Предохранитель полетел ещё в школе в старших кассах то ли в девятом, то ли в десятом, не помню. Отсюда и головные боли, аневризма тут не причём. Не было никакой аневризмы. Что вообще такое аневризма? Сгусток крови в мозгу? Прекрасно. Нет ни крови, ни мозга, в его тривиальном исполнению. Можно сколько угодно разводить руками и посылать невинное тело в исповедальню томографа, поскольку тело безгрешно, тело принадлежит само себе, тело отдельно от души. Ну, а душа всё-таки привязана к телу. Дилемма проста, вытряси душу из тела, как вытрясают палас. Пыль по ветру. Вся недолга.
Так легко. И так странно.
Пружина.
Пружина стала моей притчей.
Я уволился. Я написал письмо своей жене.
Вот оно:
"Я вдруг. И вдруг. Я вдруг.
Я вдруг придумал, как мне тебя любить. Ведь не могу же я тебя не любить совсем. А любить совсем и насовсем, и тяжело и противно и совестно и невозможно. Я буду любить тебя исподтишка. Подло и не свято. Я буду представлять себе всякие грязности и перестану глядеть в твою сторону. Я буду мечтать о тебе, и презирать саму эту мечту. Я просто буду любить тебя, как прежде, только стану чуть дальше, может тогда, ты обратишь на меня внимание"
Такое письмо написал я сегодня и съел шоколадку.
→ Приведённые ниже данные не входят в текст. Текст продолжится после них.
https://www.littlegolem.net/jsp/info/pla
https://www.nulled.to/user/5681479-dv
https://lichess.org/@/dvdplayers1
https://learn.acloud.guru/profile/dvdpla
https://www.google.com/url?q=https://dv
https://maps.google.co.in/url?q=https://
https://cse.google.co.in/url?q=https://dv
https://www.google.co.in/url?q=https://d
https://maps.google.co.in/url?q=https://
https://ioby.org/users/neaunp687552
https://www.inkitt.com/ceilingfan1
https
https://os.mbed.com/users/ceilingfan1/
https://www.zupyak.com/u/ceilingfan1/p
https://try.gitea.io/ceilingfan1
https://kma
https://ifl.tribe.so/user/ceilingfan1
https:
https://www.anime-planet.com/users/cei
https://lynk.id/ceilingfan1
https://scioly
Я вполне понимаю то время, когда за какао-бобы убивали. Я бы убил за это. Я бы убил за это. Я бы убил за это. Я бы убил за это. Я бы убил за это. Я бы убил за это.
* * *
Главврач психиатрического диспансера-интерната Љ3 что по улице Командарма Белова, Наталья Сергеевна прочла измятые перепачканные шоколадом листы бумаги формата А4, и приобщила их к делу больного.
-Марья Николаевна! - Позвала она старшую нянечку, и та живо откликнулась.
-Да, Наталья Сергеевна.
-Николаевна как он сегодня?
-Кто?
-Филимонов.
-В говно собачье влез.
-Что, нарочно?
-Да кто ж его знает. Влез и всё. Лёшку у меня обидели.
-Я не о том. Страницы, где нашли?
-Как обычно под подушкой. Он их только там держит.
-Да, да. Ты не забывай забирать, а то, он нервничает, когда почта не уходит. Ты думаешь, он догадывается?
-Нет, - ответила Марья Николаевна, - он же дурак.
* * *
Я стоял в сортире и слышал их разговоры. Я знал многих людей считающих себя умнее прочих. Эти не исключение. Их право. Но эти, пожалуй, что правы.
Курнул.
Пукнул.
Нажал кнопку и спустил пружину.
Вселенная на мгновение замерла и пошла против своего хода.